If you remember a month or so ago Karen Kolling of RI, sent in two photos of a mystery hawk. John Blakeman identified her as a female Cooper's Hawk. Well Karen has once again discovered a hawk sitting in exactly the same spot. Here's what she had to say.
I dunno if this is the same hawk, but I tried to get photos of more of her tail this time. The whitish stuff in the background that looks like a prison colony fence is my neighbor's dock railing.
John Blakeman responded--
This is a Cooper's Hawk, who thinks it ought to try some fish. Of course, it's an immature, still trying to figure out how to survive its first winter. (Joking, for course.
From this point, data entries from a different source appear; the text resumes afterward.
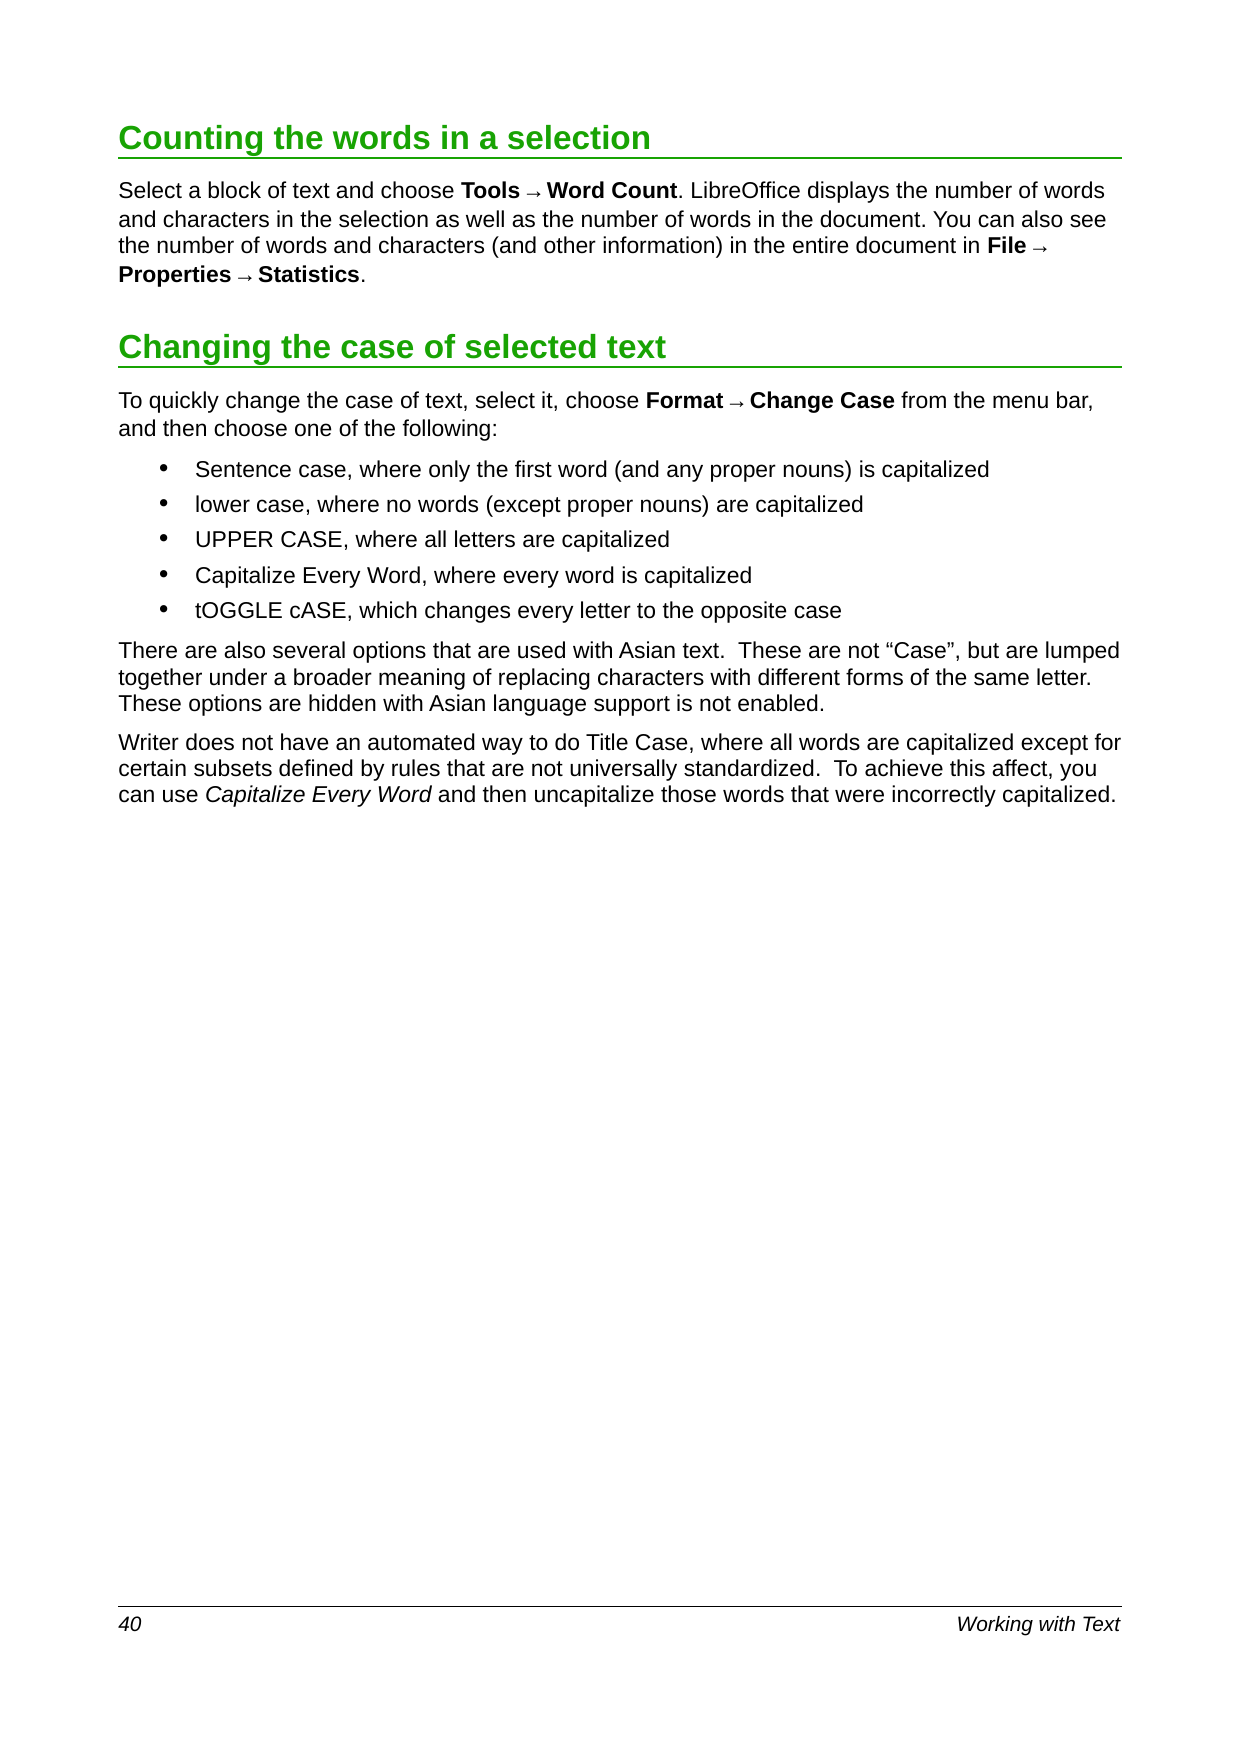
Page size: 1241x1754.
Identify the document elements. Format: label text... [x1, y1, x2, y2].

list Sentence case, where only the first word (and any proper nouns) is capitalized [156, 454, 1122, 483]
list tOGGLE cASE, which changes every letter to the opposite case [156, 596, 1122, 625]
subtitle Counting the words in a selection [118, 118, 1122, 157]
text Select a block of text and choose Tools → Word Count. LibreOffice displays the number of words and characters in the selection as well as the number of words in the document. You can also see the number of words and characters (and other information) in the entire document in File → Properties → Statistics. [118, 177, 1122, 289]
text To quickly change the case of text, select it, choose Format → Change Case from the menu bar, and then choose one of the following: [118, 387, 1122, 441]
list UPPER CASE, where all letters are capitalized [156, 525, 1122, 554]
text There are also several options that are used with Asian text. These are not “Case”, but are lumped together under a broader meaning of replacing characters with different forms of the same letter. These options are hidden with Asian language support is not enabled. [118, 637, 1122, 716]
text Writer does not have an automated way to do Title Case, where all words are capitalized except for certain subsets defined by rules that are not universally standardized. To achieve this affect, you can use Capitalize Every Word and then uncapitalize those words that were incorrectly capitalized. [118, 729, 1122, 808]
list Capitalize Every Word, where every word is capitalized [156, 560, 1122, 589]
list lower case, where no words (except proper nouns) are capitalized [156, 489, 1122, 518]
subtitle Changing the case of selected text [118, 327, 1122, 366]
It's looking, as all Coops do, for birds.)
From the size of the head, it's probably a tiercel (male). It's head sits well above the shoulder, with a real neck, making it a Cooper's, not a Sharp-shinned.
At least the bird has a rather discriminating landscape preference. Very nice view. (I design prairie landscapes, which actually convey something of a waving water image, at least in larger landscapes.)
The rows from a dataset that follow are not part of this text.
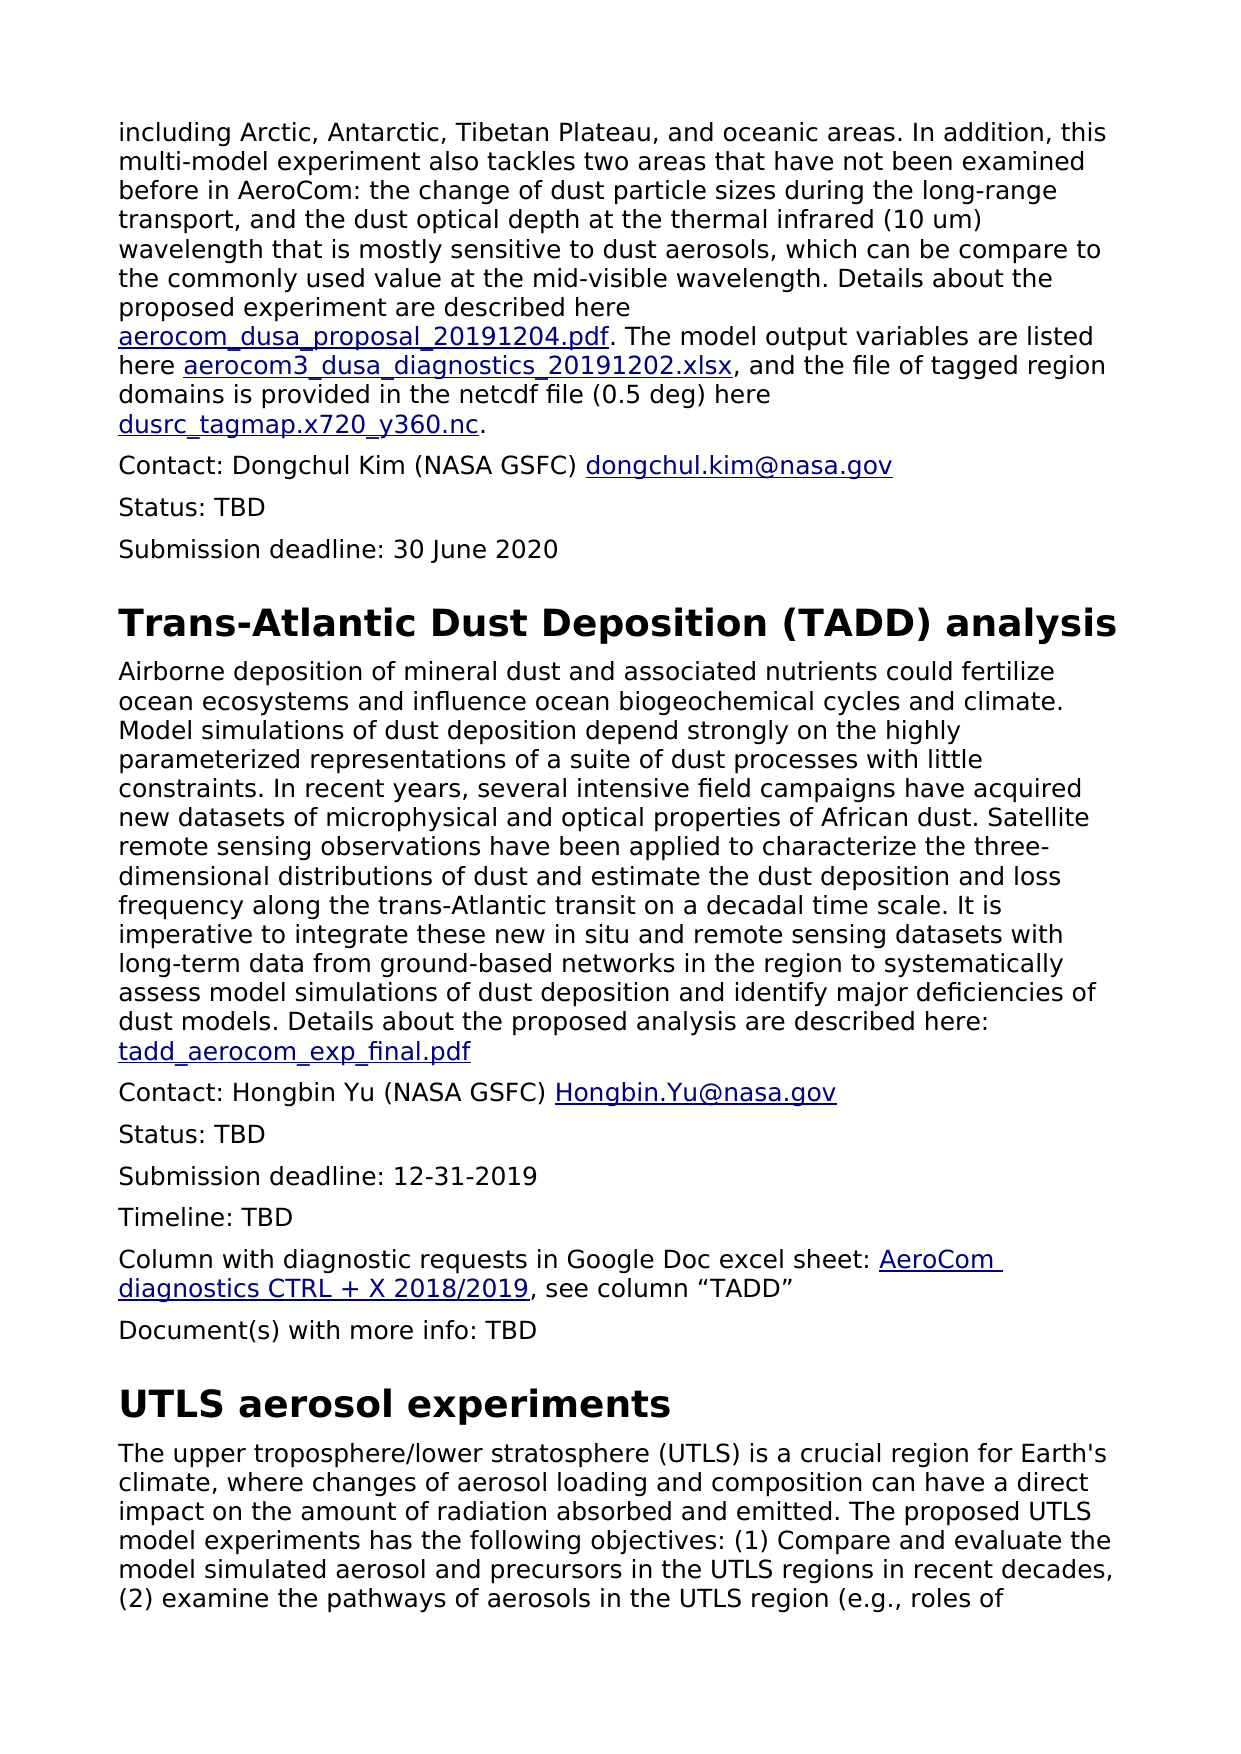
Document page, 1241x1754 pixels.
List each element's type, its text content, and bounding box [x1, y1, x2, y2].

text Airborne deposition of mineral dust and associated nutrients could fertilize ocean ecosystems and influence ocean biogeochemical cycles and climate. Model simulations of dust deposition depend strongly on the highly parameterized representations of a suite of dust processes with little constraints. In recent years, several intensive field campaigns have acquired new datasets of microphysical and optical properties of African dust. Satellite remote sensing observations have been applied to characterize the three-dimensional distributions of dust and estimate the dust deposition and loss frequency along the trans-Atlantic transit on a decadal time scale. It is imperative to integrate these new in situ and remote sensing datasets with long-term data from ground-based networks in the region to systematically assess model simulations of dust deposition and identify major deficiencies of dust models. Details about the proposed analysis are described here: tadd_aerocom_exp_final.pdf [118, 658, 1122, 1066]
text including Arctic, Antarctic, Tibetan Plateau, and oceanic areas. In addition, this multi-model experiment also tackles two areas that have not been examined before in AeroCom: the change of dust particle sizes during the long-range transport, and the dust optical depth at the thermal infrared (10 um) wavelength that is mostly sensitive to dust aerosols, which can be compare to the commonly used value at the mid-visible wavelength. Details about the proposed experiment are described here aerocom_dusa_proposal_20191204.pdf. The model output variables are listed here aerocom3_dusa_diagnostics_20191202.xlsx, and the file of tagged region domains is provided in the netcdf file (0.5 deg) here dusrc_tagmap.x720_y360.nc. [118, 118, 1122, 439]
text Submission deadline: 30 June 2020 [118, 535, 1122, 564]
text Submission deadline: 12-31-2019 [118, 1162, 1122, 1191]
text Document(s) with more info: TBD [118, 1316, 1122, 1345]
text Contact: Dongchul Kim (NASA GSFC) dongchul.kim@nasa.gov [118, 451, 1122, 481]
text Timeline: TBD [118, 1203, 1122, 1233]
text Status: TBD [118, 1120, 1122, 1149]
text Status: TBD [118, 493, 1122, 522]
text The upper troposphere/lower stratosphere (UTLS) is a crucial region for Earth's climate, where changes of aerosol loading and composition can have a direct impact on the amount of radiation absorbed and emitted. The proposed UTLS model experiments has the following objectives: (1) Compare and evaluate the model simulated aerosol and precursors in the UTLS regions in recent decades, (2) examine the pathways of aerosols in the UTLS region (e.g., roles of [118, 1439, 1122, 1614]
subtitle Trans-Atlantic Dust Deposition (TADD) analysis [118, 601, 1122, 645]
text Column with diagnostic requests in Google Doc excel sheet: AeroCom diagnostics CTRL + X 2018/2019, see column “TADD” [118, 1245, 1122, 1303]
subtitle UTLS aerosol experiments [118, 1383, 1122, 1426]
text Contact: Hongbin Yu (NASA GSFC) Hongbin.Yu@nasa.gov [118, 1078, 1122, 1108]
And Karen's email to John Blakeman--
Do you think it's a different bird from the photo Donna sent you before? I think that one was possibly a female? If so, I guess maybe there are a few Coopers passing through... Who knew :-) And they both landed on the same bush (Japanese maple, actually), which gives them a good view of the cove, and is conveniently set up for me to take a photo :-)
This is the hawk photographed by Karen the last time she caught one in this spot. It was a dim day so I brightened the exposure a little bit on the photo hoping for some mental illumination along the way.
My personal take is that this bird looks to be a bigger bird over all (Handy of them to perch in the same spot like that isn't it? Much easier to compare them.) plus take a gander at the tarsus, her "ankle". Now look at the size of the overall bird and the tarsus of the bird who was photographed more recently-top of blog. Those feet and tarsus look finer than the other birds. My surmise is also that the first bird was a formel and the second a tiercel.
Photographs by Karen Anne Kolling
Sally of Tennessee (Correction--Sally is of course from Kentucky instead of Tennessee just like she always has been in previous mentions on the blog. Sorry Sally.) brought to my attention a report on Lincoln Karim's website, www.palemale.com/ According to the report Dr. Ward Stone the New York State Wildlife Pathologist examined a Red-tailed Hawk that was found dead in Central Park that was sent to him by the Park Rangers. The hawk showed signs of hemorrhage comparable to that caused by an anticoagulant rat poison.